What to do =>
A complete answer lists every line of the entries below where the string "vuex" appears.

# # # #

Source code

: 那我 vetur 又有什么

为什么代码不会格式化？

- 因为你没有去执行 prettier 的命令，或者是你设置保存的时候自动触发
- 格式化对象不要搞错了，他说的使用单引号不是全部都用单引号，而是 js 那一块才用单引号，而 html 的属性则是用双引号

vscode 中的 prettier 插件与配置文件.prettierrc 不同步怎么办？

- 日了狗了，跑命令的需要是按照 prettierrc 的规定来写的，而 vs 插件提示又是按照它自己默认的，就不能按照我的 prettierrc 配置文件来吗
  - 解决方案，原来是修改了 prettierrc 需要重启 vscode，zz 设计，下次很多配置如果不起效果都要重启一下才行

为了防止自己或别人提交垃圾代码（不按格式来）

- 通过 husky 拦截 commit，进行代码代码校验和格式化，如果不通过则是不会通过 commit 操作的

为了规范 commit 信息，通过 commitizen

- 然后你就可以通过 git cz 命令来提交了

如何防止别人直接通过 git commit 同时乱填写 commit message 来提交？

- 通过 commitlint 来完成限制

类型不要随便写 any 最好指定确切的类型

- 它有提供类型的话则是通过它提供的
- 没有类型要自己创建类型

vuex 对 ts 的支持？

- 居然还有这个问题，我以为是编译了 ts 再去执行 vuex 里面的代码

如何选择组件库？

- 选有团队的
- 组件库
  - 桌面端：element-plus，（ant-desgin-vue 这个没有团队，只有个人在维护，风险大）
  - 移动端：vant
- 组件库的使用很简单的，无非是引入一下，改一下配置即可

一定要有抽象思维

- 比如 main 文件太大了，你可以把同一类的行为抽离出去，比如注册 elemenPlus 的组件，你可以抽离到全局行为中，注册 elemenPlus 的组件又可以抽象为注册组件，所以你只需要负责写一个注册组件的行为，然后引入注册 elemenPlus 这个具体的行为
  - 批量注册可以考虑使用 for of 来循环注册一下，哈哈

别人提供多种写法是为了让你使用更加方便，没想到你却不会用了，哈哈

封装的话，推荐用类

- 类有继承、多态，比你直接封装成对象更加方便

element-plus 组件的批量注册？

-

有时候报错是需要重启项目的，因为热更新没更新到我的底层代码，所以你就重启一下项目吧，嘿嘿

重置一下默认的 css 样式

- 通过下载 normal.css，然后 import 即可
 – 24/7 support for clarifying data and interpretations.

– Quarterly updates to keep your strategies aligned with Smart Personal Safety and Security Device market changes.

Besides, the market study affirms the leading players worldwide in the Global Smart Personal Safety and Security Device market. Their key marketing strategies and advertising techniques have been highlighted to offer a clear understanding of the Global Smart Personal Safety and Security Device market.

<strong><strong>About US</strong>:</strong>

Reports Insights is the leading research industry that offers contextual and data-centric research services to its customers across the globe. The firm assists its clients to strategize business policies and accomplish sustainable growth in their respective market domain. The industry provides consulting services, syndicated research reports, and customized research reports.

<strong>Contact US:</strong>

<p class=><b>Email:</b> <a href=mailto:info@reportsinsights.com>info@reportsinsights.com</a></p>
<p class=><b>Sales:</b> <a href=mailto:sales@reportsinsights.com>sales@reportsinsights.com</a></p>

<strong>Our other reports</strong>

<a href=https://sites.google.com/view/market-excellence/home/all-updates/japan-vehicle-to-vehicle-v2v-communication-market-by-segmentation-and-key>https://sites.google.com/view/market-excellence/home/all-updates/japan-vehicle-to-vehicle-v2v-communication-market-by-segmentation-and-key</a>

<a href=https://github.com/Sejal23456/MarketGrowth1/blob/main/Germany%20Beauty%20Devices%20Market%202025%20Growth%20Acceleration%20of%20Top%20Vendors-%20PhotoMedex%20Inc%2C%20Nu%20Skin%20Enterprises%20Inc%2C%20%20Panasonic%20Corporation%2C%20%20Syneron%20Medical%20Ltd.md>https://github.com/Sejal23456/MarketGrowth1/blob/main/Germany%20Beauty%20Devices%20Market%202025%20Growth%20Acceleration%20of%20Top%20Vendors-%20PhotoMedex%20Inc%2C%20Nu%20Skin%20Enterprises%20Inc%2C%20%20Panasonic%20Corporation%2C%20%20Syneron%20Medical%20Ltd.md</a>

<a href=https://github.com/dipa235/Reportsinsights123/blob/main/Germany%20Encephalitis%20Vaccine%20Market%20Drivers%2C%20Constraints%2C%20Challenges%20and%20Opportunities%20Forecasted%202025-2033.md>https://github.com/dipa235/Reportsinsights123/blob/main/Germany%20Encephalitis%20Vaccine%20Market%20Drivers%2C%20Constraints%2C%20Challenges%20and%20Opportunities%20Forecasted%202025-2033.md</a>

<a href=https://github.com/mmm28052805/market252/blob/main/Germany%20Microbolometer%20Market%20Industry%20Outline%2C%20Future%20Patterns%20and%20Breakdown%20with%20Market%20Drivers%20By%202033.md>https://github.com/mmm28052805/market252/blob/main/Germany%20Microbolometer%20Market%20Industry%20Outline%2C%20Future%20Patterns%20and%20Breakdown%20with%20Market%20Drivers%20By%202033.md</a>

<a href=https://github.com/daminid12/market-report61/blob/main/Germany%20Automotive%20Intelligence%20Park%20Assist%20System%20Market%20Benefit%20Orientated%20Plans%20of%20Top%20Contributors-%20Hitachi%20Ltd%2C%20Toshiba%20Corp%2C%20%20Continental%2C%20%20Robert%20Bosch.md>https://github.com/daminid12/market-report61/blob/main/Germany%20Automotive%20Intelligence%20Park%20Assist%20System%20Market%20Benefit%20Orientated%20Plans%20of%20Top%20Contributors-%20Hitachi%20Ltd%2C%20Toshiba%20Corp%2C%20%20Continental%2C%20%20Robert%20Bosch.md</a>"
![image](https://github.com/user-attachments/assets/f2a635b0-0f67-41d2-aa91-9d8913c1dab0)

# # # #

Task solution =>
vuex 对 ts 的支持？
- 居然还有这个问题，我以为是编译了 ts 再去执行 vuex 里面的代码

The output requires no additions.